TASK REQUIREMENTS:
#1 In the review of Life of Pi, whose bestselling book is the film adapted from?
#2 Translate this sentence from the Life of Pi review into Spanish: "Life of Pi is a feast for the eyes."

SELECTED EXTRACT:
Life of Pi

2012 seemed to be an exceptional year for inarguably beautiful, mainstream films with questionable substance. Prometheus, Cloud Atlas, Skyfall, and The Hobbit: An Unexpected Journey shone resplendent on our screens and, unfortunately, often failed to illuminate our spirits. Whether or not these were spectacular films, they were certainly spectacles of the highest cinematic order.

Life of Pi is perhaps the most spectacular of all. Ang Lee’s adaptation of Yann Martel’s bestselling book is a visual wonder. Lee’s patient camera is a perfect compliment to 3D’s attempts at immersion. Lee allows the viewer time to sink into each image and marvel at the gentle interplay of the light he has either captured or rendered. Life of Pi is a feast for the eyes.

Life of Pi‘s story is also propulsive. Storms, ship wrecks, and cinema’s most ferocious tiger since Shere Khan make for a suspenseful and surprising tale of high-seas survival. The film moves steadily from wonder to wonder and peril to peril, never failing to entertain.

Pi, the story’s protagonist, is trying to maintain both his life and his faith through his ordeal. The movie is explicitly about faith as “belief in god.” Life of Pi goes out of its way to establish its hero as a multi-religious seeker. Pi is born Hindu, attaches to Christianity (not “converts” in the traditional sense), and is a practicing Muslim. There are even hints that he is also a Talmudic scholar. The film is clear – Pi is meant to represent all humankind’s search for the divine.

PROVIDED RECORDS:
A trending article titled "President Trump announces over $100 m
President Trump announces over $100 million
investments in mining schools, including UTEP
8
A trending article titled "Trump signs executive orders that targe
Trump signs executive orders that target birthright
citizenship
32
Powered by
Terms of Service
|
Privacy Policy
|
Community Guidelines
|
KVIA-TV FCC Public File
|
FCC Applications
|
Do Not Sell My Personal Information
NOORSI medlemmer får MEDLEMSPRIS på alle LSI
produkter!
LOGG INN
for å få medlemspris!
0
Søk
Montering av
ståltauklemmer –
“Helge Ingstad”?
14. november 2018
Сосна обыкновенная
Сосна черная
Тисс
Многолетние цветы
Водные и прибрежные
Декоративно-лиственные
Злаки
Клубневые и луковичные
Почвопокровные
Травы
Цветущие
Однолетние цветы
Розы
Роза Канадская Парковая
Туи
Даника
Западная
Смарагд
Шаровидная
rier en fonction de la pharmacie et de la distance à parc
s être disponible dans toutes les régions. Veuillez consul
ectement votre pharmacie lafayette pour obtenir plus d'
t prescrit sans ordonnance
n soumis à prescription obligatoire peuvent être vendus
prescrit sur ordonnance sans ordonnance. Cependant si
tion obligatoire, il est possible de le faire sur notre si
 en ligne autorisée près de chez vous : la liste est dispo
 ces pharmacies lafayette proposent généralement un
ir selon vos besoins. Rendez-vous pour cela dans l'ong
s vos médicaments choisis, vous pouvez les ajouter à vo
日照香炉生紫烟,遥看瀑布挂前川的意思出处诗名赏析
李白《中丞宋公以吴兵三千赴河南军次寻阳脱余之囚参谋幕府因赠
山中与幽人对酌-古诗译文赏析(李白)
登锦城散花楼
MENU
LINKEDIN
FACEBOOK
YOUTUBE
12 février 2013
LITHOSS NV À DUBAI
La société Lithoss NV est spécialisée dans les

ANSWERS:
#1 Yann Martel's

#2 Life of Pi es un festín para los ojos.